Once past the checkpoint we’d discover the bus service had been suspended due to the bombing in the city centre and would have to walk it home. I knew better to ask my dad any questions when he was like this – Mum didn’t.
“What the fuck is wrong with you?! You took our kids to that fucking dirty old bar, almost got them blown up, almost got yourself kicked to death! Do we not have enough money problems Jack? Is life not challenging enough for you?!” she poked.
“Do not talk to me like that Ruth!” he replied, mostly with spit “I will not take this shite from a woman!”
“Well fuck off then and find yourself a man to take it from!”
The thump sounded louder than the explosion as I sat at the foot of the stairs by the living room door listening. I could see Mum fall in the reflection, cast darkly across the glass panel in the living room door which sat half open. Dad stood over her, his hand turned to rock on the end of his wrist and shaking with adrenaline.
“Is that all you got in you, you fucking drunk!” she threw back.

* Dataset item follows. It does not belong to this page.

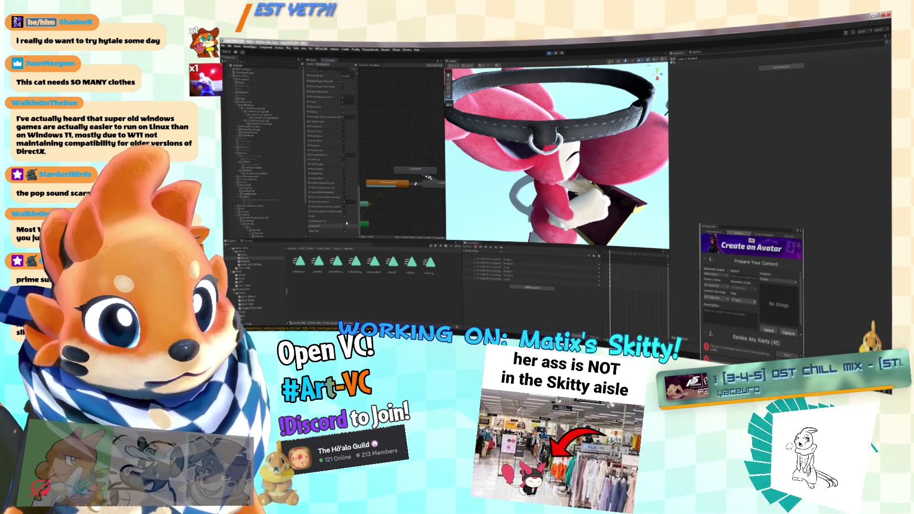
pyautogui.click(347, 223)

He hit her again and again. She had a delicate little face and he was set on altering it forever. She’d get vertical enough to push him off her and would rush past me in a blur quickly followed by him screaming you want more woman, I’ll give you fucking more. The stairs sat between the doors to the kitchen and the living room, I turned on the stair and had a direct view into the kitchen which still looked like a shop. He caught up with her at the worktop and spun her around on her heels. She was prepared though. Make no mistake about it, Ruth Morgan had a temper too. What chance did I stand? Her right hand came round as he rotated her and slammed down on his chest. Jack took a step back, shocked at the sight of a fish fork sticking out of his barrel, a matter of inches from where his heart may have been. He hit her again and she dropped to the ground, her lip was fat and her left eye purple by this point. As he contemplated yanking the cutlery from his chest she rose with a hammer and took a swing for his face. She missed and he got out of there fast.
“You touch me again Jack Morgan and I will cave your bastard head in!” she screamed chasing him out of Rosapena and on to the
I stood by the door as houses and shops evacuated in a show of extreme curiosity as my parents tried desperately to kill each other. An elderly woman threw me a look of sympathy as she dithered by our front door. Me, this dirty little child covered in soot like a Victorian chimney sweep, my mum with her multi-coloured punch-bag face swinging a hammer at a drunk with a fork in his chest. She shook her head and pitied my situation, pitied my life before it had even begun. Defiantly I snarled back at her and give her the finger; my three year old stumpy little middle finger cocked and loaded with a big old fuck you. I turned and walked back into the kitchen and helped myself to a pocket full of sweets. Mum hadn’t learned yet what Clive knew. I sat and raged at that sorrowful sign of compassion from that stranger all the while eating cola cubes.